Is this about VBAlinkreal? I shall give it a watch when I get back tomorrow.

Never heard of this conference either, will have to investigate further.


----------



## Charli (Mar 6, 2019)

uh, I don't know about VBA Link real, there was no mention of it in the talk. I think it's just the presenter's personal free time project.

It's a security conference, apparently Microsofts answer to the BlackHat Hacker conference? Had not heard of the conference before either.
The other talks really are a lot more focused on IT security and malware (e.g. there is one about the recent vulnerabilities in AMD processors), so I was really surprised to see the GBA talk ^^


----------



## FAST6191 (Mar 6, 2019)

Yeah. Usually we get maybe two console talks a year -- one if the state of things warrants it and another retrospective/walkthrough of the hardware and design philosophy ("the ultimate ??? talk"). Typically at C3 but occasionally a preview/rerun/warmup at the others.

That said Google's tech talks provided the main discussion of the xbox 360 security system for many years, and still pretty relevant but for the "nothing interesting here" line which ultimately led to many of the hacks we see today.


----------



## Charli (Mar 9, 2019)

yeah, I've at least watched the ultimate GameBoy talk 

After clicking through the Xbox videos another YT video about the Sega Saturn caught my attention. Seems like it is a very well known project in the Sega scene:



Really amazing to see what some people are capable of and how much passion they put into their projects.


----------



## pasc (Mar 9, 2019)

*Visions of GBA Multiplayer via usb-pc linkcable dancing in my head*

All rose colored ideas aside, the gba's biggest flaw was the way the link protocol worked iIrc...

Many games have little tolerance for timeout problems.

This was especially apparant with the Majesco Wireless Link Adapter. Some games work perfect, others don't.

Sending dummy data to keep the client from shutting the connection down isn't an option either, as it expects specific data.


All in all a project that seems like it could yield interest, if anyone ever released a product, like this for example.

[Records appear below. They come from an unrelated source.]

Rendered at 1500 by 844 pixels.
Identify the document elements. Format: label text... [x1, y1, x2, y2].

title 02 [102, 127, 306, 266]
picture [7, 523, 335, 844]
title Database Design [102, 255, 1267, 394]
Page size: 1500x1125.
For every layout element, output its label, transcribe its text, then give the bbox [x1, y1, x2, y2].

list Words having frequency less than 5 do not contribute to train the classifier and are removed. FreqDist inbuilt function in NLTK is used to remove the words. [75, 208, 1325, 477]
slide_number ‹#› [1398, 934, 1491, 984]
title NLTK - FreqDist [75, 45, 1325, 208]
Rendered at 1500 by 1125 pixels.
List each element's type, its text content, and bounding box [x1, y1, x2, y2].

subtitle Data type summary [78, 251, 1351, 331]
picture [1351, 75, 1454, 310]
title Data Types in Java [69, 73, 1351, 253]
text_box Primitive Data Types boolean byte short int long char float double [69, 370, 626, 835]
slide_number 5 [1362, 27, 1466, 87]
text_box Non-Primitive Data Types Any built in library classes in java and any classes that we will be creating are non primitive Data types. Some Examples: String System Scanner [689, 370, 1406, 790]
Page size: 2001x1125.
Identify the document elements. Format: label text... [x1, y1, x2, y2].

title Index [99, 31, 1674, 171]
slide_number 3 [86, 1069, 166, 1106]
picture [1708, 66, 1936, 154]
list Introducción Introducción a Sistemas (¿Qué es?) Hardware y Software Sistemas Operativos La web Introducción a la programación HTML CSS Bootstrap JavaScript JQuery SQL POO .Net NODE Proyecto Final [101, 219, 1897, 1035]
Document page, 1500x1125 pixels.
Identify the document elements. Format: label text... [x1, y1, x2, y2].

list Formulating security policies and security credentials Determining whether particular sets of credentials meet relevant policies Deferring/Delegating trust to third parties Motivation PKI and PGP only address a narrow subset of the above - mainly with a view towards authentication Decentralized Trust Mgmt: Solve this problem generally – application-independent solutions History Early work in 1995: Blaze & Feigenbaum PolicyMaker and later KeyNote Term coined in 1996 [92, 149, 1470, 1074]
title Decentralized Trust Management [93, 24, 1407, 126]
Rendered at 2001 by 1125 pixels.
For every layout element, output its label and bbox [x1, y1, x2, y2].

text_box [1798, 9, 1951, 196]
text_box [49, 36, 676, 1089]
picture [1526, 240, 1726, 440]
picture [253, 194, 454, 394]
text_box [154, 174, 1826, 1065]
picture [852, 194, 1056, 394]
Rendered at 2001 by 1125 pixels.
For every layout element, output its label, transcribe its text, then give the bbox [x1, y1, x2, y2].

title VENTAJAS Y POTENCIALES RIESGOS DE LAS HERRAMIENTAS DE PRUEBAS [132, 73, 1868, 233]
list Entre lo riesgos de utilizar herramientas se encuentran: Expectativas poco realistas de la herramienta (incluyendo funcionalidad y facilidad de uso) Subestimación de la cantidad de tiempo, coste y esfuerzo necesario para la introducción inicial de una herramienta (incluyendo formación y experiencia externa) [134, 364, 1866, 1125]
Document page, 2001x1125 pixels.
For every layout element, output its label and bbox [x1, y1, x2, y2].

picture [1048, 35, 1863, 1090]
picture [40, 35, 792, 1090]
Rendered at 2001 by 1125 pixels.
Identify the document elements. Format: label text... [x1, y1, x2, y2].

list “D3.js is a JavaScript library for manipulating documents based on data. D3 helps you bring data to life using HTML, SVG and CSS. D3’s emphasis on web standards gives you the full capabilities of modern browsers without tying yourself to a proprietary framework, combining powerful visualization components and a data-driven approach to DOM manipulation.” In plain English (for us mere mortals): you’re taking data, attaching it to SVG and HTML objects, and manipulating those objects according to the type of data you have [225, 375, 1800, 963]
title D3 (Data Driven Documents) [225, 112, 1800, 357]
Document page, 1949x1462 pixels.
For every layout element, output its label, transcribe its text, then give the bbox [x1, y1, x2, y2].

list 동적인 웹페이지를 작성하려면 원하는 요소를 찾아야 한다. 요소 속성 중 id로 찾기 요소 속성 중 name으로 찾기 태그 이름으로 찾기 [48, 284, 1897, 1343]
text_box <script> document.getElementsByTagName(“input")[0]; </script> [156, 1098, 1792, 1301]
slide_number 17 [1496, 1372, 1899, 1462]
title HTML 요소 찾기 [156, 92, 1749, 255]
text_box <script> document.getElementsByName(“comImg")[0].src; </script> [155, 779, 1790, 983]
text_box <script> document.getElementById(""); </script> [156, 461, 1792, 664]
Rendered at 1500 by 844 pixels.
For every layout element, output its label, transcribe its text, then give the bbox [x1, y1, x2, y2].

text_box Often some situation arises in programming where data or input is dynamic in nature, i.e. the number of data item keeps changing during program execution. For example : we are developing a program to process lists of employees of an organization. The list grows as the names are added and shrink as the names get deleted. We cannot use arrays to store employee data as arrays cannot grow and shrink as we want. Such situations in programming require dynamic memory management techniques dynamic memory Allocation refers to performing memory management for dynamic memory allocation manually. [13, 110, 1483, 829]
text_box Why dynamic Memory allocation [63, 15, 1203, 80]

Nintendo's Game Boy Advance is a superb embedded system for homebrew development. It has well documented specifications, is complex enough for some impressive software, and yet is adequately simple enough for people to understand virtually every aspect of it.



Ahh. Pure appreciation xD


----------



## Deleted-443739 (Mar 15, 2019)

FAST6191 said:


> Is this about VBAlinkreal? I shall give it a watch when I get back tomorrow.
> 
> Never heard of this conference either, will have to investigate further.


i have heard of it

--------------------- MERGED ---------------------------

i dont like your opinion but i respect it so keep it up friend and good luck in life


----------